Si alguien contempla en la mañana la sierra bajo un purísimo cielo bruñido por un ángel, de un azul asonante con ella y con el verdor de los campos felices poblados de árboles temblorosos verá sapiente la realidad originaria o previa, para decirlo con frase del mismo Verbo, a "este mundo" auto colocado frente a ella (aún en contra) en el papel actoral de "la realidad única", monarquía absoluta acosando a los hombres, sus súbditos, con ruidosas necesidades infinitas que sin embargo duran "one day upon the stage signifiyng nothing", transformando lo originario en mera postal panorámica, en objeto de turismo, en vaciones medidas por quincena como un adorno que se pone o quita con un valor de mercado, ejerciendo desde hace mucho tiempo un fácil poder de abstracción sobre la realidad real de la tierra, que pródiga nos nutre del tesoro de su simplicidad sapiente, despertadora de las alas del pensar que se eleva con el hálito de sentimientos delicados, puros en un tiempo que gira, se envuelve, y nos envuelve en el ser recoleto (en metafísica realidad de realidades) si es que nos dejáramos llevar paso a paso a la creciente cercanía que avanza al ritmo inefable de la mansedumbre (en el ejemplo histórico de Francisco de Asís) donde las cosas abren su esencia y donde primordialmente comienza a emerger en mí aquello que soy en mí mismo (antes de la constitución del cosmos por ende lo diferente que la personalidad histórico genética) y es un dulce misterio de soledad y cercanía la cual en mayor sosiego recibe mejor amor (el que en la "mente me razona"): LA PERSONA, resonancia sinfónica de todo e imagen y semejanza o imagen de la imagen a la cual sólo le resta la correspondencia sobreabundancia de la alabanza de la gloria de su gracia con la cual nos agració en el amado (himno de San Pablo a los Efesios, pura literatura o literatura pura), por quien para quien y en quien hemos sido hechos poemas, nosotros y todas las cosas (idem carta a los Colosenses) en el cielo y en la tierra es decir en la totalidad del ser y el tiempo (expresión de ya aparece en el libro sexto de la República de Platón), en la amistad del amor (a vosotros os llamé amigos, se dice en San Juan 15), ad maiorem gloriam suam. Amen.

......

OBJETIVO DEL EJERCICIO:
Sigue escribiendo el texto de arriba sobre la sierra y la persona, a partir de su última frase.

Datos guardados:
......

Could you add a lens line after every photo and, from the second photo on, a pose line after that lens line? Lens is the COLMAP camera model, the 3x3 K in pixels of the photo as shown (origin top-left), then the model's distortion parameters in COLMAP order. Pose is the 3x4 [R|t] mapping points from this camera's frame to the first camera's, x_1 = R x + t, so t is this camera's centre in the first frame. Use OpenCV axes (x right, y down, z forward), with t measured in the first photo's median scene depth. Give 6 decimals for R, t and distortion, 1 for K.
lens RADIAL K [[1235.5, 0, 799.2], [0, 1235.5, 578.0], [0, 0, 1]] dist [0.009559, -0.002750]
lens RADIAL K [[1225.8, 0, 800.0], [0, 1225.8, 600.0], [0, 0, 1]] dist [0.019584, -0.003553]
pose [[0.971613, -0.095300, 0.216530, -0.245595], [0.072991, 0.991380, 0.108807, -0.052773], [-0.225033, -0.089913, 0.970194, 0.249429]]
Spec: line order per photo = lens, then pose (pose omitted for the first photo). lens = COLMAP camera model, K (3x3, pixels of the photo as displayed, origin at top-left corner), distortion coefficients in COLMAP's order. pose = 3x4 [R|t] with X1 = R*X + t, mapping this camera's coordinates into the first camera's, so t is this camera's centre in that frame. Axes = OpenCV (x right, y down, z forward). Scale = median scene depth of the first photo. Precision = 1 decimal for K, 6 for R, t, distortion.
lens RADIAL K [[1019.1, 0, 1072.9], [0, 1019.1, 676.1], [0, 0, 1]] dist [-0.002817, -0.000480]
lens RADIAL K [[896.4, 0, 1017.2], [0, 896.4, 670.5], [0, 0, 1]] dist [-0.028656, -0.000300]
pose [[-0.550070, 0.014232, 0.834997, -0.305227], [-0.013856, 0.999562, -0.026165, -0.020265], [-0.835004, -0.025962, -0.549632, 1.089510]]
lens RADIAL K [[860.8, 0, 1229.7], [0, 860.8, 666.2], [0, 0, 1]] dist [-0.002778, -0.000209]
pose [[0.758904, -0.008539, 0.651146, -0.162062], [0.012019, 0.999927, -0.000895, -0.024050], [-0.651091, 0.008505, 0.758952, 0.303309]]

......

RESULTADO DEL EJERCICIO:
Ejemplo de oración larga.
Hay varios errores u omisiones de signos de separación. Me es muy dificil ver en el rectángulo estrecho en que se escribe lo que sobra o falta. Pero en este caso quise ensayar la más larga oración posible, lo cual sin verla y reverla es fácil caer en errores. No obstante el objetivo de tal método no es fácil inteligibilidad.